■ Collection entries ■
______________________________
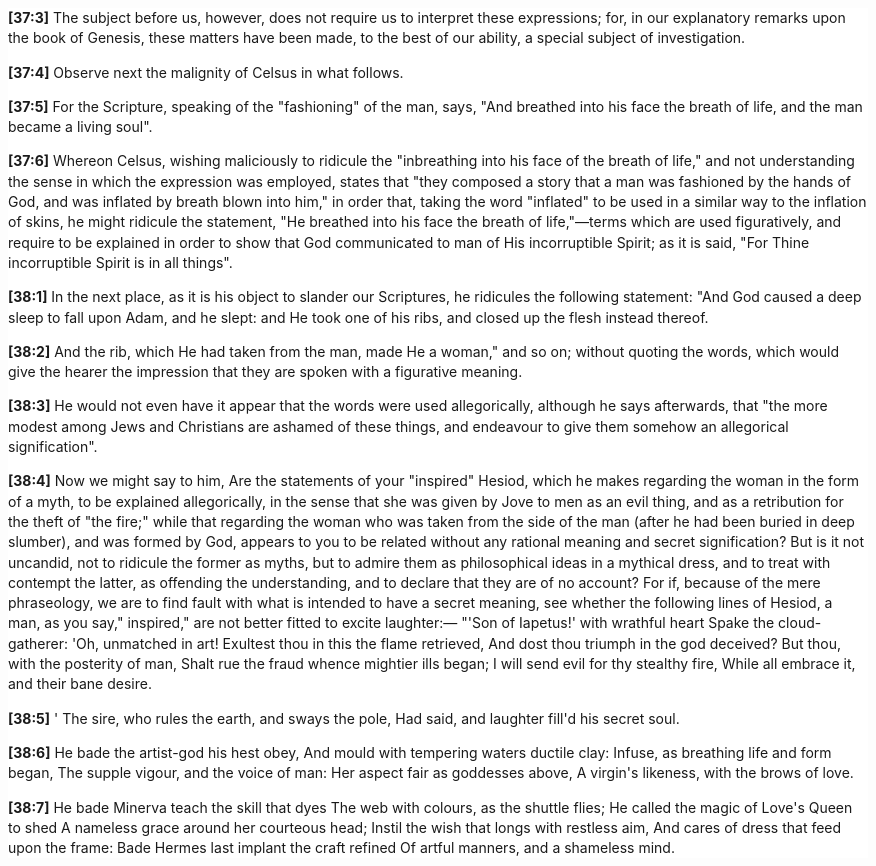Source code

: **[37:3]** The subject before us, however, does not require us to interpret these expressions; for, in our explanatory remarks upon the book of Genesis, these matters have been made, to the best of our ability, a special subject of investigation.

**[37:4]** Observe next the malignity of Celsus in what follows.

**[37:5]** For the Scripture, speaking of the "fashioning" of the man, says, "And breathed into his face the breath of life, and the man became a living soul".

**[37:6]** Whereon Celsus, wishing maliciously to ridicule the "inbreathing into his face of the breath of life," and not understanding the sense in which the expression was employed, states that "they composed a story that a man was fashioned by the hands of God, and was inflated by breath blown into him," in order that, taking the word "inflated" to be used in a similar way to the inflation of skins, he might ridicule the statement, "He breathed into his face the breath of life,"—terms which are used figuratively, and require to be explained in order to show that God communicated to man of His incorruptible Spirit; as it is said, "For Thine incorruptible Spirit is in all things".

**[38:1]** In the next place, as it is his object to slander our Scriptures, he ridicules the following statement: "And God caused a deep sleep to fall upon Adam, and he slept: and He took one of his ribs, and closed up the flesh instead thereof.

**[38:2]** And the rib, which He had taken from the man, made He a woman," and so on; without quoting the words, which would give the hearer the impression that they are spoken with a figurative meaning.

**[38:3]** He would not even have it appear that the words were used allegorically, although he says afterwards, that "the more modest among Jews and Christians are ashamed of these things, and endeavour to give them somehow an allegorical signification".

**[38:4]** Now we might say to him, Are the statements of your "inspired" Hesiod, which he makes regarding the woman in the form of a myth, to be explained allegorically, in the sense that she was given by Jove to men as an evil thing, and as a retribution for the theft of "the fire;" while that regarding the woman who was taken from the side of the man (after he had been buried in deep slumber), and was formed by God, appears to you to be related without any rational meaning and secret signification? But is it not uncandid, not to ridicule the former as myths, but to admire them as philosophical ideas in a mythical dress, and to treat with contempt the latter, as offending the understanding, and to declare that they are of no account? For if, because of the mere phraseology, we are to find fault with what is intended to have a secret meaning, see whether the following lines of Hesiod, a man, as you say," inspired," are not better fitted to excite laughter:— "'Son of Iapetus!' with wrathful heart  Spake the cloud-gatherer: 'Oh, unmatched in art!  Exultest thou in this the flame retrieved,  And dost thou triumph in the god deceived?  But thou, with the posterity of man,  Shalt rue the fraud whence mightier ills began;  I will send evil for thy stealthy fire,  While all embrace it, and their bane desire.

**[38:5]** '  The sire, who rules the earth, and sways the pole,  Had said, and laughter fill'd his secret soul.

**[38:6]** He bade the artist-god his hest obey,  And mould with tempering waters ductile clay:  Infuse, as breathing life and form began,  The supple vigour, and the voice of man:  Her aspect fair as goddesses above,  A virgin's likeness, with the brows of love.

**[38:7]** He bade Minerva teach the skill that dyes  The web with colours, as the shuttle flies;  He called the magic of Love's Queen to shed  A nameless grace around her courteous head;  Instil the wish that longs with restless aim,  And cares of dress that feed upon the frame:  Bade Hermes last implant the craft refined  Of artful manners, and a shameless mind.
______________________________
When you print the entries, keep every line exactly as it is and drop the pictures.

■ RESPONSE TO THIS TASK ■
Source code

: **[37:3]** The subject before us, however, does not require us to interpret these expressions; for, in our explanatory remarks upon the book of Genesis, these matters have been made, to the best of our ability, a special subject of investigation.

**[37:4]** Observe next the malignity of Celsus in what follows.

**[37:5]** For the Scripture, speaking of the "fashioning" of the man, says, "And breathed into his face the breath of life, and the man became a living soul".

**[37:6]** Whereon Celsus, wishing maliciously to ridicule the "inbreathing into his face of the breath of life," and not understanding the sense in which the expression was employed, states that "they composed a story that a man was fashioned by the hands of God, and was inflated by breath blown into him," in order that, taking the word "inflated" to be used in a similar way to the inflation of skins, he might ridicule the statement, "He breathed into his face the breath of life,"—terms which are used figuratively, and require to be explained in order to show that God communicated to man of His incorruptible Spirit; as it is said, "For Thine incorruptible Spirit is in all things".

**[38:1]** In the next place, as it is his object to slander our Scriptures, he ridicules the following statement: "And God caused a deep sleep to fall upon Adam, and he slept: and He took one of his ribs, and closed up the flesh instead thereof.

**[38:2]** And the rib, which He had taken from the man, made He a woman," and so on; without quoting the words, which would give the hearer the impression that they are spoken with a figurative meaning.

**[38:3]** He would not even have it appear that the words were used allegorically, although he says afterwards, that "the more modest among Jews and Christians are ashamed of these things, and endeavour to give them somehow an allegorical signification".

**[38:4]** Now we might say to him, Are the statements of your "inspired" Hesiod, which he makes regarding the woman in the form of a myth, to be explained allegorically, in the sense that she was given by Jove to men as an evil thing, and as a retribution for the theft of "the fire;" while that regarding the woman who was taken from the side of the man (after he had been buried in deep slumber), and was formed by God, appears to you to be related without any rational meaning and secret signification? But is it not uncandid, not to ridicule the former as myths, but to admire them as philosophical ideas in a mythical dress, and to treat with contempt the latter, as offending the understanding, and to declare that they are of no account? For if, because of the mere phraseology, we are to find fault with what is intended to have a secret meaning, see whether the following lines of Hesiod, a man, as you say," inspired," are not better fitted to excite laughter:— "'Son of Iapetus!' with wrathful heart  Spake the cloud-gatherer: 'Oh, unmatched in art!  Exultest thou in this the flame retrieved,  And dost thou triumph in the god deceived?  But thou, with the posterity of man,  Shalt rue the fraud whence mightier ills began;  I will send evil for thy stealthy fire,  While all embrace it, and their bane desire.

**[38:5]** '  The sire, who rules the earth, and sways the pole,  Had said, and laughter fill'd his secret soul.

**[38:6]** He bade the artist-god his hest obey,  And mould with tempering waters ductile clay:  Infuse, as breathing life and form began,  The supple vigour, and the voice of man:  Her aspect fair as goddesses above,  A virgin's likeness, with the brows of love.

**[38:7]** He bade Minerva teach the skill that dyes  The web with colours, as the shuttle flies;  He called the magic of Love's Queen to shed  A nameless grace around her courteous head;  Instil the wish that longs with restless aim,  And cares of dress that feed upon the frame:  Bade Hermes last implant the craft refined  Of artful manners, and a shameless mind.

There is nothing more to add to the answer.